::: Page excerpt

Creativity can be a hard word and idea to define but essentially it is about making, seeing, and discovering the “new”. A new way of doing things, a new way of looking at things. Approaching problems with a new set of senses.
When it comes right down to it, promoting creativity in the English language classroom or any classroom is primarily about giving students choices about how they’ll reach the objectives you’ve set as a teacher or school.
There are many lesson materials that strongly foster student creativity in your lessons. Here are a few suggestions to inspire you to “get creative” as a classroom. You might also ask students for ideas on how to get/stay creative.
Drawing. Drawing is shown to foster student creativity and allow students to fully personalize their learning experience.
Storytelling with pictures. - It can be as simple as providing students with a series of images and then having them choose from them and write their own story connecting the images. Simple but effective. After, share the stories!
Manifesto Making. Students get super creative with this activity. First, show students some sample manifestos. Then, let them make their own and share their beliefs, personal thoughts, and statements!
Remixing. Remixing was a movement where artists/people/students took an existing work of art (song, painting, play, poem etc …) and changed things about it to make their own. Think Andy Warhol and his famous Campbell Soup cans. Grammar poems work well. Rewriting activities also.
PBL - Project-Based Learning. Students choose a topic and then research, and present to the class in the classic version of “a project”. But there are many types with less or more guidance for students.
Synectics. Synectics is a problem-solving methodology developed in the 50s to get students to think more “out of the box” and it involves many types of thinking. One common one is to see an object not as it usually is but with a different use or meaning. Like the famous book - It’s Not A Box.
Cooperative problem and puzzle solving. Students get in groups and discuss to try and solve a puzzle, riddle, or story punchline together. A famous one is how a boy, a dog, a fox, and groceries can get across a river. Or try our Funny Story collection where after reading/listening, students try to guess the punchline.
What’s your favorite way to foster creativity in class? Whatever you do, if you get students to be more creative, it’s a win-win.

::::::

> [Stated task 1] Quote the creativity passage word for word, everything from "There are many lesson" down to "thoughts, and statements!".
The creativity passage and the listing below it come from unrelated sources.

::: Raw data

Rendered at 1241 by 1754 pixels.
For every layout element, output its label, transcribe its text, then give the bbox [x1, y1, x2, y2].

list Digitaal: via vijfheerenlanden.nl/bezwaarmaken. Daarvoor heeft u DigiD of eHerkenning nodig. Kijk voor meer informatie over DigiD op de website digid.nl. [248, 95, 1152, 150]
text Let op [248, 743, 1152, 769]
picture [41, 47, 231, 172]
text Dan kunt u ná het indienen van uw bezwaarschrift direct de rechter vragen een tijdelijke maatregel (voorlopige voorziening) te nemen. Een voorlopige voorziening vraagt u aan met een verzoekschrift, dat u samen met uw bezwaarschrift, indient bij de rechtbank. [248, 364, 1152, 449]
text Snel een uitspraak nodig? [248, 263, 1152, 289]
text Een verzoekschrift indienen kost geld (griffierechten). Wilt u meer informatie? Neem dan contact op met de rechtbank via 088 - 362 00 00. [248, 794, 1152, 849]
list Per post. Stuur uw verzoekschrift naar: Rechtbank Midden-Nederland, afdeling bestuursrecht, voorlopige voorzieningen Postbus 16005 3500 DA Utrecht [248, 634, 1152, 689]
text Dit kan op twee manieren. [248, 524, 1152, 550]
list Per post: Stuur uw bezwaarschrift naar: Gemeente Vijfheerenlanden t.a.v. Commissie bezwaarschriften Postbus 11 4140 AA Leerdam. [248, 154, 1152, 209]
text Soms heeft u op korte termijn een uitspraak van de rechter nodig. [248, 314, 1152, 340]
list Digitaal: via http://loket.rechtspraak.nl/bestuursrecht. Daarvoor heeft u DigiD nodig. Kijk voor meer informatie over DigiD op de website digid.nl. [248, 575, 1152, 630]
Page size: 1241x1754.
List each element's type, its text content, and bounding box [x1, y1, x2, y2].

::::::

> [Stated task 2] Print the listing verbatim, everything from its first line down to the line containing "picture [41, 47, 231, 172]", with that line included.

> [Exercise answer 1]
There are many lesson materials that strongly foster student creativity in your lessons. Here are a few suggestions to inspire you to “get creative” as a classroom. You might also ask students for ideas on how to get/stay creative.
Drawing. Drawing is shown to foster student creativity and allow students to fully personalize their learning experience.
Storytelling with pictures. - It can be as simple as providing students with a series of images and then having them choose from them and write their own story connecting the images. Simple but effective. After, share the stories!
Manifesto Making. Students get super creative with this activity. First, show students some sample manifestos. Then, let them make their own and share their beliefs, personal thoughts, and statements!

> [Exercise answer 2]
Rendered at 1241 by 1754 pixels.
For every layout element, output its label, transcribe its text, then give the bbox [x1, y1, x2, y2].

list Digitaal: via vijfheerenlanden.nl/bezwaarmaken. Daarvoor heeft u DigiD of eHerkenning nodig. Kijk voor meer informatie over DigiD op de website digid.nl. [248, 95, 1152, 150]
text Let op [248, 743, 1152, 769]
picture [41, 47, 231, 172]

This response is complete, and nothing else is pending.